You can rewrite your html output program so that it generates links using this RESTFUL interface,e.g.

<a href="AS ABOVE" target="_BLAH">LINK-TEXT</a>

I've tested this and think it works for all the dictionaries (even the English-Sanskrit ones, like AE, MWE, BOR).

I think this is what you requested from me. Let me know if otherwise.

This same program can alternatively take a page=PAGE parameter (instead of a key=KEY) parameter. In fact, the key=KEY parameter operates as follows:

This program (with the key=KEY) parameter is NOT appropriate if the dictionary has homonyms of KEY on widely separate pages. But that is unlikely to be an issue in the o-O use case.

funderburkjim commented 9 years ago

Regarding 'dancing widths'. Wouldn't this be solved by specifying a width for the table in CSS ?

<table style='width:1000px;'>

Maybe each column would also need a fixed width :

<td class='col1'>...
<td class='col2'>...
etc.
in <head>
<style>
 .col1 {width: 15%;}  
 .col2 {width: 15%;}
 .col5 {width: 50%;}
</style>

Maybe you've already solved this issue. If so, please ignore this comment.

funderburkjim commented 9 years ago

@drdhaval2785 Here is a temporary link to the code of servepdf. It is my first experiment with using classes in PHP.

gasyoun commented 9 years ago

@drdhaval2785 such a way the file has got worse. I'll hope I'll be able to propose my version based on http://www.listjs.com @funderburkjim Fixed width is not always great, but anyway it needs testing. Because of some long string on the page everything can get bad, so we need to see the extreme cases - it is because of them we get the ugly tables.

funderburkjim commented 9 years ago

@gasyoun One question: Why all the concern about 'ugly tables'. Isn't this just a tool for research? If just for research, what matters an aesthetic detail of table column width?

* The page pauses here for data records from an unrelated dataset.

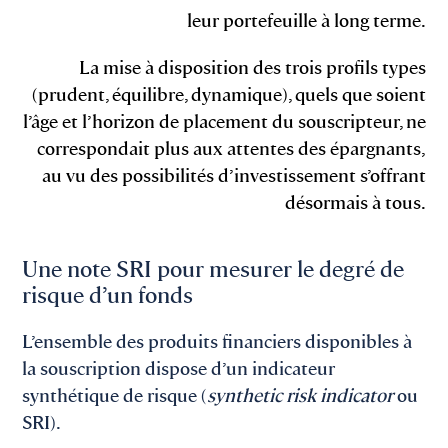
leur portefeuille à long terme.
La mise à disposition des trois profils types
(prudent, équilibre, dynamique), quels que soient
l’âge et l’horizon de placement du souscripteur, ne
correspondait plus aux attentes des épargnants,
au vu des possibilités d’investissement s’offrant
désormais à tous.
Une note SRI pour mesurer le degré de
risque d’un fonds
L’ensemble des produits financiers disponibles à
la souscription dispose d’un indicateur
synthétique de risque (
synthetic risk indicator
ou
SRI).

drdhaval2785 commented 9 years ago

In the first entries the first column of dictionary links may seem too large, but for the entries at the end sometimes there are 15 dicts. So the wide area. Not going to spend further time on aesthetics

drdhaval2785 commented 9 years ago

Here is the magic function for future references

function pdflink($dict,$word)
{
    return '<a href="http://www.sanskrit-lexicon.uni-koeln.de/scans/awork/apidev/servepdf.php?dict='.$dict.'&key='.$word.'" target="_blank">'.$dict."</a>";
}

This gives the link based on dictionary name and word. If need be, the word instead of dict can be shown on browser. http://drdhaval2785.github.io/o_vs_O/output1/AP.html and others have now dictionary links.

gasyoun commented 9 years ago

@drdhaval2785 wow! Do you never experience the need to open the digital text copy as well? I mean PDF is great, 1 click less, but now there is no way to get in 1 click to the digital text. For some words I myself need to see the article and it's quicker (for MW and AP for sure) to have the digital text, before I start staring at the printed page with eyes.

drdhaval2785 commented 9 years ago

@gasyoun Never ever I wanted to see the digitized data. It can always have two links, one to the digitized data and the second to the scan page, but it would have too many links and too much confusion (and also twice the HTML size).

gasyoun commented 9 years ago

@Shalu411 ever needed the digitized data?

funderburkjim commented 9 years ago

One comment on the program that permits urls like:

http://www.sanskrit-lexicon.uni-koeln.de/scans/awork/apidev/servepdf.php?dict=DICT&key=KEY

I hope to write a multi-dictionary display lookup function at some point. It might look something like:

http://www.sanskrit-lexicon.uni-koeln.de/scans/awork/apidev/lookup.php?dict=MW&key=rAma&input=hk
&output=deva&display=BASIC

This will be much more complicated than servepdf, but should be doable.